Sure, but if the “good enough for what you want” consumes the vast majority of cases - data-center ai becomes just for the very extreme edge cases. Like how I can render a 4k rez video game at 60fps on my home pc, but if pixar wants to render their next movie they use data-center compute.

> all those same algorithmic improvements would also be true for larger models

Smaller models run faster. If ten runs of a small model gets me the same quality result as one run of the big model, and the small model runs 10x faster, then they are functionally the same.

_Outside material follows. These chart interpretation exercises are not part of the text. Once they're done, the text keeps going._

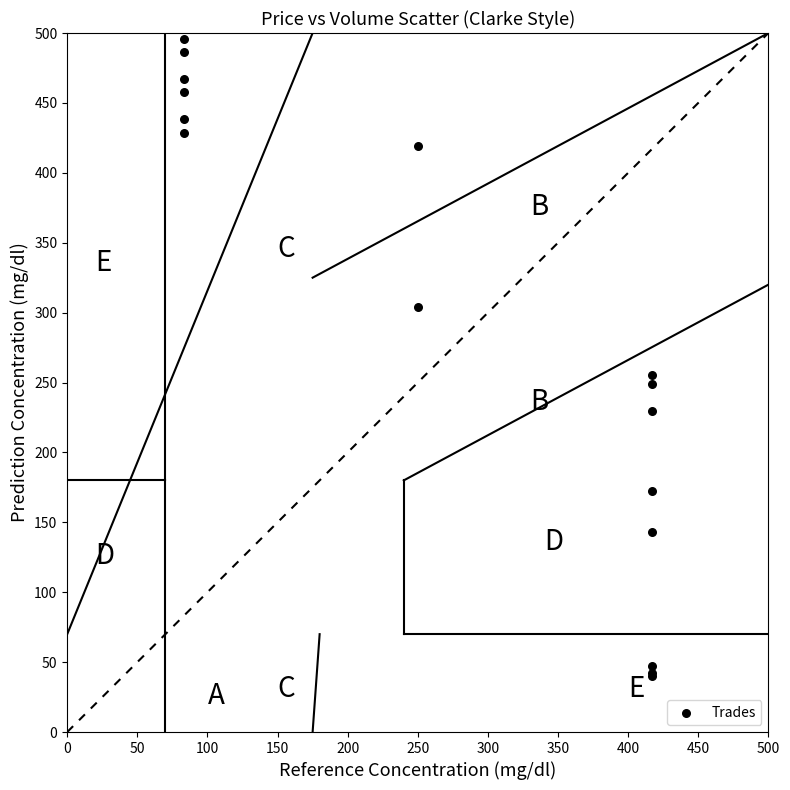

What Y value in the scatter plot is closest to 268?

255.7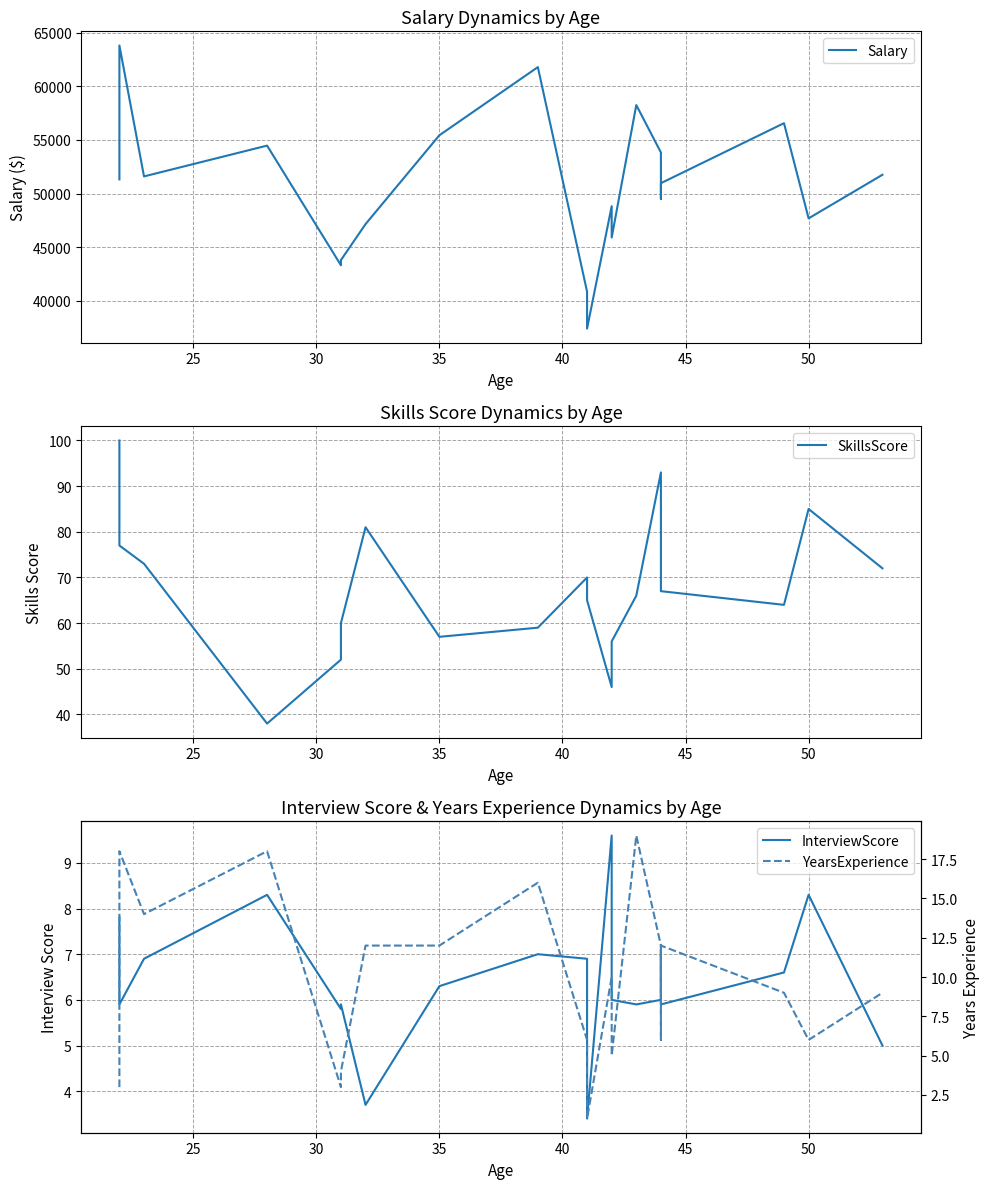

What is the average value of the Salary series?

50709.4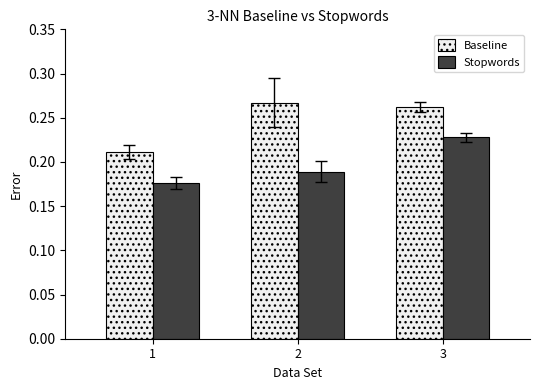

What is the total value across all series at 3?

0.5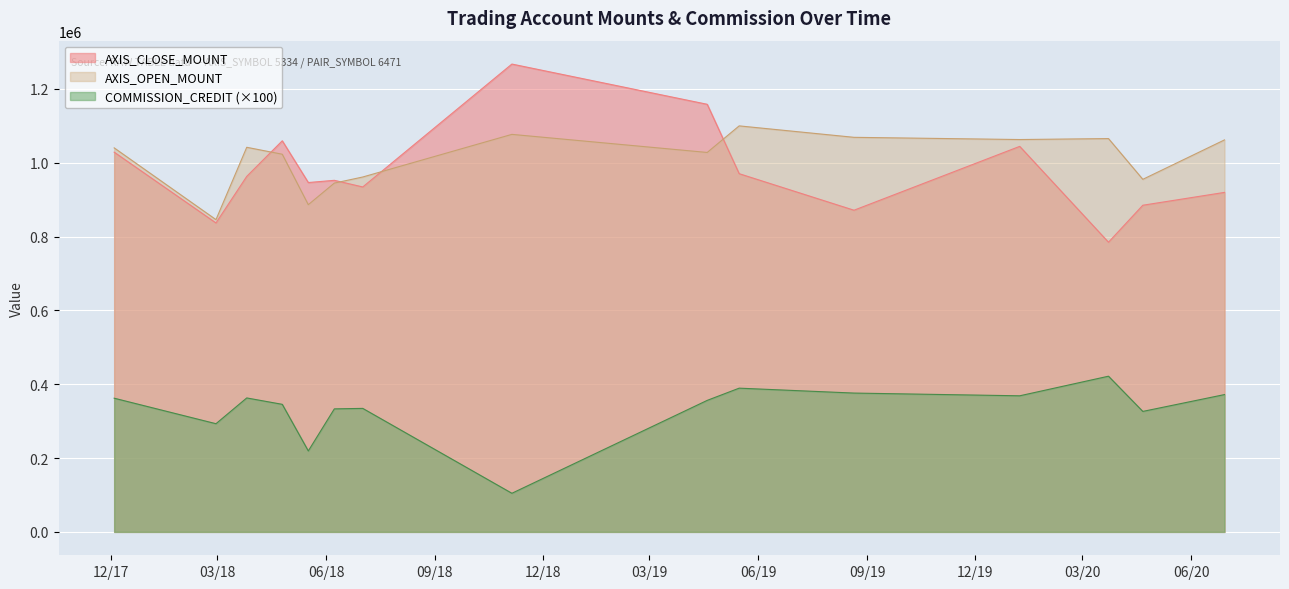

The value of AXIS_CLOSE_MOUNT at 2018-07-02 is 375249. True or false?

False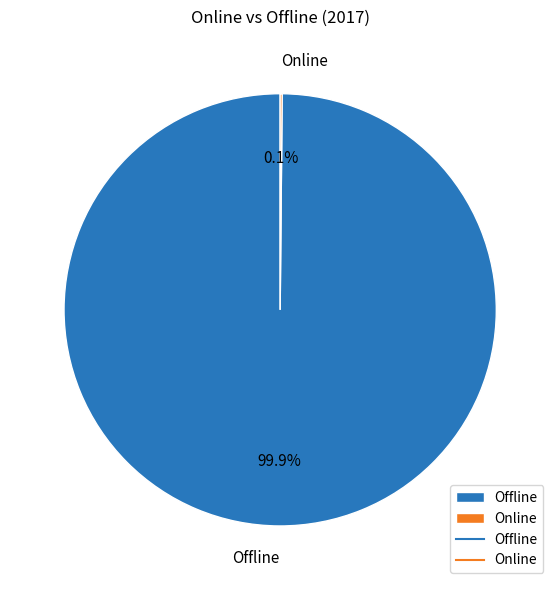

To the nearest percent, what is the difference between the largest and smallest slice percentages?

100%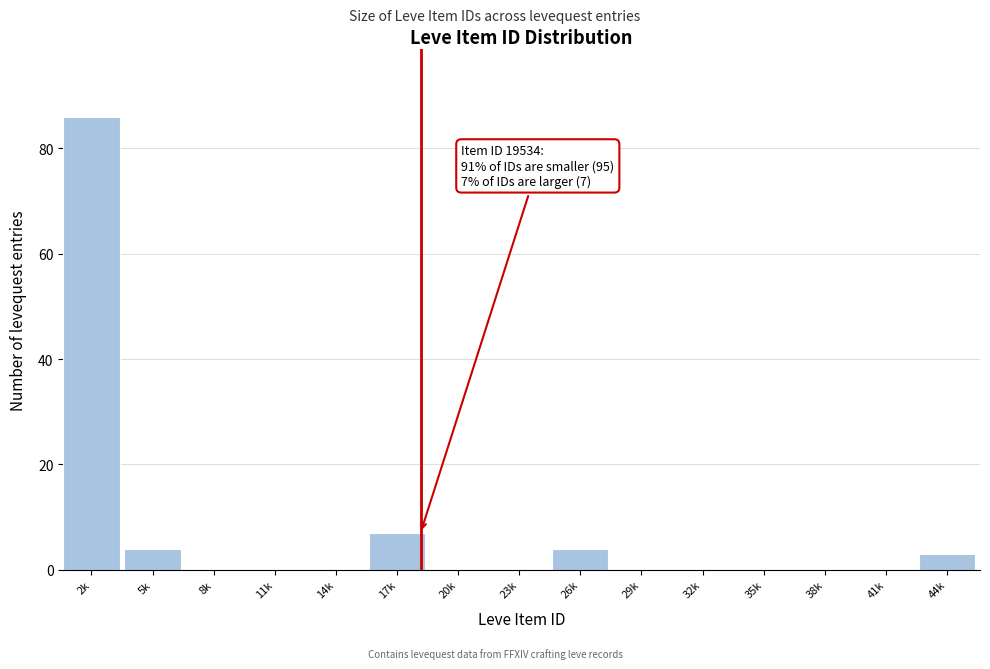

Reading right to left, extract all data points from this chart.

44k=3	41k=0	38k=0	35k=0	32k=0	29k=0	26k=4	23k=0	20k=0	17k=7	14k=0	11k=0	8k=0	5k=4	2k=86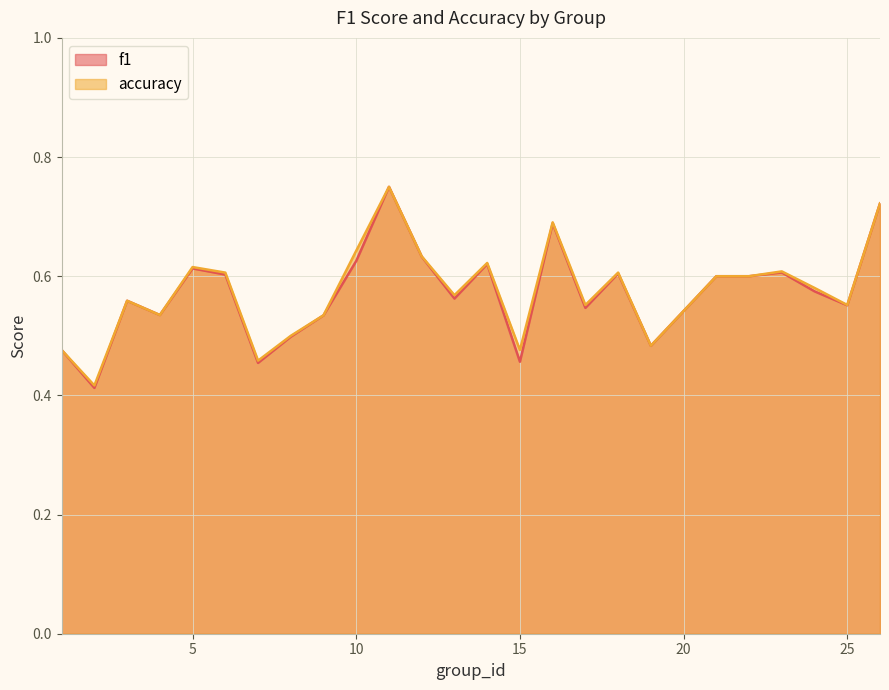

What is the approximate value of f1 at 17?

0.5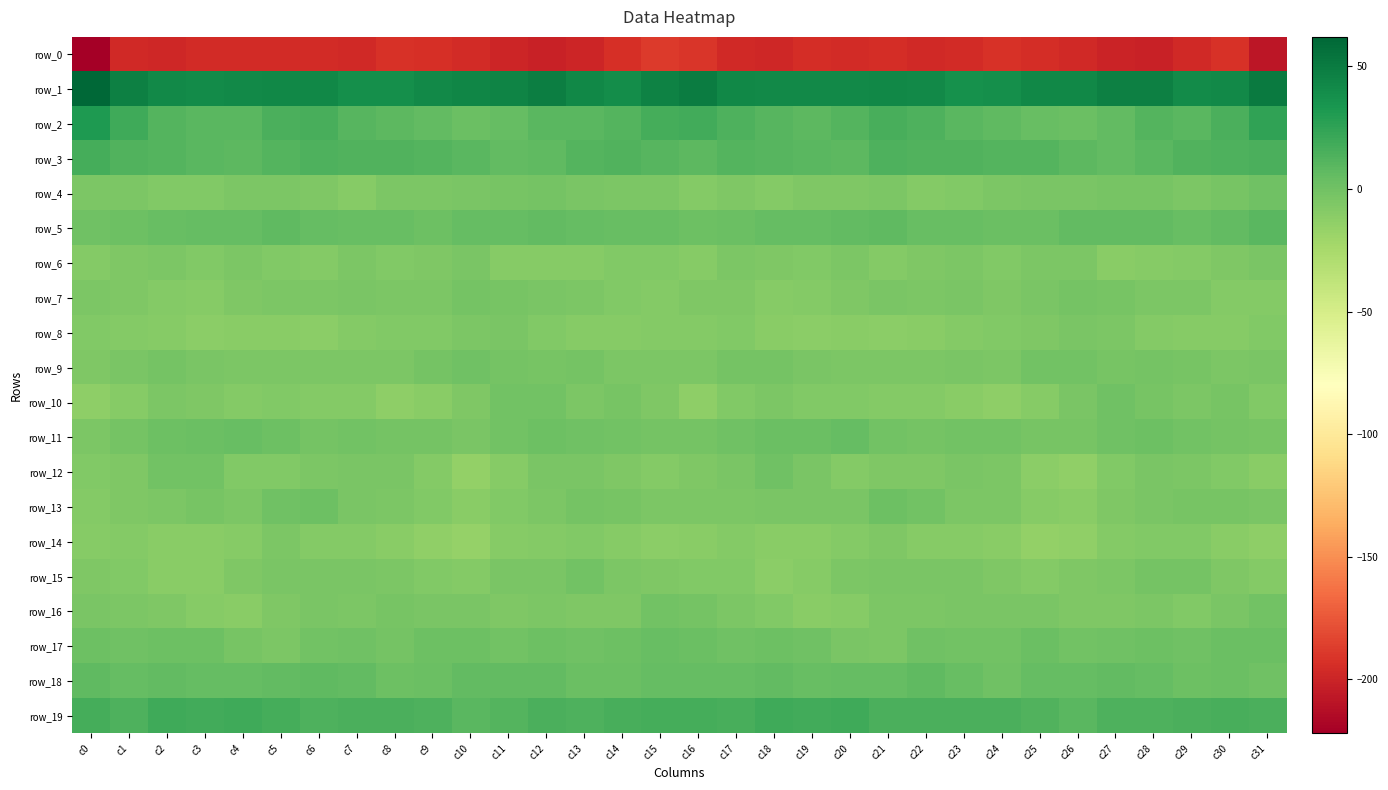

What is the difference between the maximum and second lowest values in the row_17 series?

9.1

Even accepting the premise, it should be obviously true that 10 dumber models running 10x as fast != 1 smarter model. Otherwise engineering would just be a matter of throwing people at a problem when it’s very clear that 1 talented engineer can outperform a team of engineers or accomplish things the team would never have been able to. There’s also the assumption you’re making that a 10x smaller model is 10x dumber when it’s not - it’s a curve and some people seem to struggle with non linear effects
> it should be obviously true that 10 dumber models running 10x as fast != 1 smarter model

If a smaller model tries ten things and comes to the same conclusion as the big model gets first try, then yeah 10x small = 1x big. Is that where we are at now? Idk probably not - but it’s not hard to imagine something like that emerging soon. There is already evidence that smaller models get some things _better_ than bigger models (e.g. https://aisle.com/blog/ai-cybersecurity-after-mythos-the-jag... )

> There’s also the assumption you’re making that a 10x smaller model is 10x dumber when it’s not

That is not an assumption i am making. I said “a smaller model” not “a 10x smaller model”. Model speed and model “intelligence” are both non-linear.

> Like how I can render a 4k rez video game at 60fps on my home pc, but if pixar wants to render their next movie they use data-center compute.

This is a very nice analogy actually and it impacts the whole story about US vs. Chinese leadership in "frontier AI".